What the exercise asks: Rewrite the lines between the one holding "left wrist: (183, 355, -12)" and the one holding "left shoulder: (713, 314, 14)", inclusive, as a numbered list, omitting any blank lines.

Working data:
——
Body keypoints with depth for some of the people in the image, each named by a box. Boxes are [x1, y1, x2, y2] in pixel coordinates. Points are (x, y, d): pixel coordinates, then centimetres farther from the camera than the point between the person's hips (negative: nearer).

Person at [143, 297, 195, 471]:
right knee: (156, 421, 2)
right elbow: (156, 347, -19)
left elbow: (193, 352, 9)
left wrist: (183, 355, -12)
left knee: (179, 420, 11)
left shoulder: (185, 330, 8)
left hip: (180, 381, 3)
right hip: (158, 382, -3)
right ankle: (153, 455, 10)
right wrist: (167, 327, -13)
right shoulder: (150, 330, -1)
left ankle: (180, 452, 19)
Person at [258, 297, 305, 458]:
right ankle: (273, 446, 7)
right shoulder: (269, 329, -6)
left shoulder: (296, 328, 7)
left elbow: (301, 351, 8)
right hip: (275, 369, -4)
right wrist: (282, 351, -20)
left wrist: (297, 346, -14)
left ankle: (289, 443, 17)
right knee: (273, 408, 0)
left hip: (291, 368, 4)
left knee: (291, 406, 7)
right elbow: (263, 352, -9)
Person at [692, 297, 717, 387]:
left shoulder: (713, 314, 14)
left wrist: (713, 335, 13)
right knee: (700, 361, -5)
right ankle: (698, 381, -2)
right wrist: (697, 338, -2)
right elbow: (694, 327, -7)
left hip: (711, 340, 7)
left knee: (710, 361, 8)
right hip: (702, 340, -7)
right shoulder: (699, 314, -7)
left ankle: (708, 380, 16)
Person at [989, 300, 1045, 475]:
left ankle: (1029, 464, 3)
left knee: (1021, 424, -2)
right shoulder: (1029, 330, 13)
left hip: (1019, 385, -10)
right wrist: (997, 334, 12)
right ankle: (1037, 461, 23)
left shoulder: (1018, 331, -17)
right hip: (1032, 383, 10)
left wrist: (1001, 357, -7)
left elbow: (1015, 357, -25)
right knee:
——
Written reply:
1. left wrist: (183, 355, -12)
2. left knee: (179, 420, 11)
3. left shoulder: (185, 330, 8)
4. left hip: (180, 381, 3)
5. right hip: (158, 382, -3)
6. right ankle: (153, 455, 10)
7. right wrist: (167, 327, -13)
8. right shoulder: (150, 330, -1)
9. left ankle: (180, 452, 19)
10. Person at [258, 297, 305, 458]:
11. right ankle: (273, 446, 7)
12. right shoulder: (269, 329, -6)
13. left shoulder: (296, 328, 7)
14. left elbow: (301, 351, 8)
15. right hip: (275, 369, -4)
16. right wrist: (282, 351, -20)
17. left wrist: (297, 346, -14)
18. left ankle: (289, 443, 17)
19. right knee: (273, 408, 0)
20. left hip: (291, 368, 4)
21. left knee: (291, 406, 7)
22. right elbow: (263, 352, -9)
23. Person at [692, 297, 717, 387]:
24. left shoulder: (713, 314, 14)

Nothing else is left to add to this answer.